Ноябрьским морозным днём мы — я и матушка Елена Михайловна — легко и быстро шагали по замёрзшей земле, кое-где покрытой тоненьким льдом и лёгким, едва белевшим снежком. Кругом бескрайние поля да изредка небольшие замёрзшие канавки, ни кустов, ни деревьев, ни сел — и так все восемь километров, отделяющих железнодорожную станцию Крючкове от небольшого села Владычное, куда мы направлялись.

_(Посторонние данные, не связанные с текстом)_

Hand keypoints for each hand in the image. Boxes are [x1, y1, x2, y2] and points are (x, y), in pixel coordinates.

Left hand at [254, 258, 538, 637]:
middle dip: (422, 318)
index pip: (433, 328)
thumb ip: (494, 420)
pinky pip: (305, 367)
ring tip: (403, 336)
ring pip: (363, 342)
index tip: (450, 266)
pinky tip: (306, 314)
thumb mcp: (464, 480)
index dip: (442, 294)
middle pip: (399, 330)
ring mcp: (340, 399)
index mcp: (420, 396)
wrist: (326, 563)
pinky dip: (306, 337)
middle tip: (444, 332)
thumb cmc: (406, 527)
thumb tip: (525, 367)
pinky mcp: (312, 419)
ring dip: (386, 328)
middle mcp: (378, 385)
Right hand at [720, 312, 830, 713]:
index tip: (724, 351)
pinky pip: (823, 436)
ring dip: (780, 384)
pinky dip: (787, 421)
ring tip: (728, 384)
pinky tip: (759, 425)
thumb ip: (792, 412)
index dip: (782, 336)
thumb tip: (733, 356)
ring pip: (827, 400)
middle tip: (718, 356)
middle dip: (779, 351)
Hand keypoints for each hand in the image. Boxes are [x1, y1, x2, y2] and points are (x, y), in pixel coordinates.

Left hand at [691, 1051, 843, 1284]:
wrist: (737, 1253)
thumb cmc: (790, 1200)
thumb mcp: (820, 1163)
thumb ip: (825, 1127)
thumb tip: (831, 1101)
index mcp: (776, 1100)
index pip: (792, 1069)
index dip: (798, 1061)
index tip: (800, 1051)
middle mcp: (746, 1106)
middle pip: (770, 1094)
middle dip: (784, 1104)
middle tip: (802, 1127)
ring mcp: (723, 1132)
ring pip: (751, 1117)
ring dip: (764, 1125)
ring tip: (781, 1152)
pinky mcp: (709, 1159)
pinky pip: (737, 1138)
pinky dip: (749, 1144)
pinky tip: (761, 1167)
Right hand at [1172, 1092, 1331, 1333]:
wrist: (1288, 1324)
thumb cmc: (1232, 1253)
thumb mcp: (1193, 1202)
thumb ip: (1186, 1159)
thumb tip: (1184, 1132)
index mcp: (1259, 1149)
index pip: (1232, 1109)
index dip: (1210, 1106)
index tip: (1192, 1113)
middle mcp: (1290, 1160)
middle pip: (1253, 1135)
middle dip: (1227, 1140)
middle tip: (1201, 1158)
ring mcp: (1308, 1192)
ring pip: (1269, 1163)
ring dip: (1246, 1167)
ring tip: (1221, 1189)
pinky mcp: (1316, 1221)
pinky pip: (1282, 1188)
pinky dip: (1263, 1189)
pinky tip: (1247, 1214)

Село выглядело серым и унылым, нигде ни души. На самом краю села под рядом высоких чёрных лип приютилась крохотная избушка в три оконца, крытая соломой. Здесь безвыездно доживал уже много лет свои дни отец Митрофан из Орла, бывший духовник Марфо-Мариинской обители, находящейся на Большой Ордынке в Москве. Батюшку и матушку его, разбитую параличом, обслуживали две старенькие монахини. Нас ждали. Едва мы открыли тяжелую тёплую дверь и, нагнувшись, переступили высокий порог, как нас охватило теплом и уютом. Налево — огромная русская печь, направо — сразу кровать для батюшки, отделённая от комнаты занавеской, а перед ней — ещё одна маленькая железная печка-буржуйка с чёрной трубой, ведущей в трубу русской печи. В правом переднем углу — множество икон с зажжёнными лампадками, а под ними — малюсенький столик со святынями. Головой к этому столику и ногами к печурке лежала в аккуратной беленькой кроватке худенькая матушка, напоминавшая скорее покойницу, чем живого человека.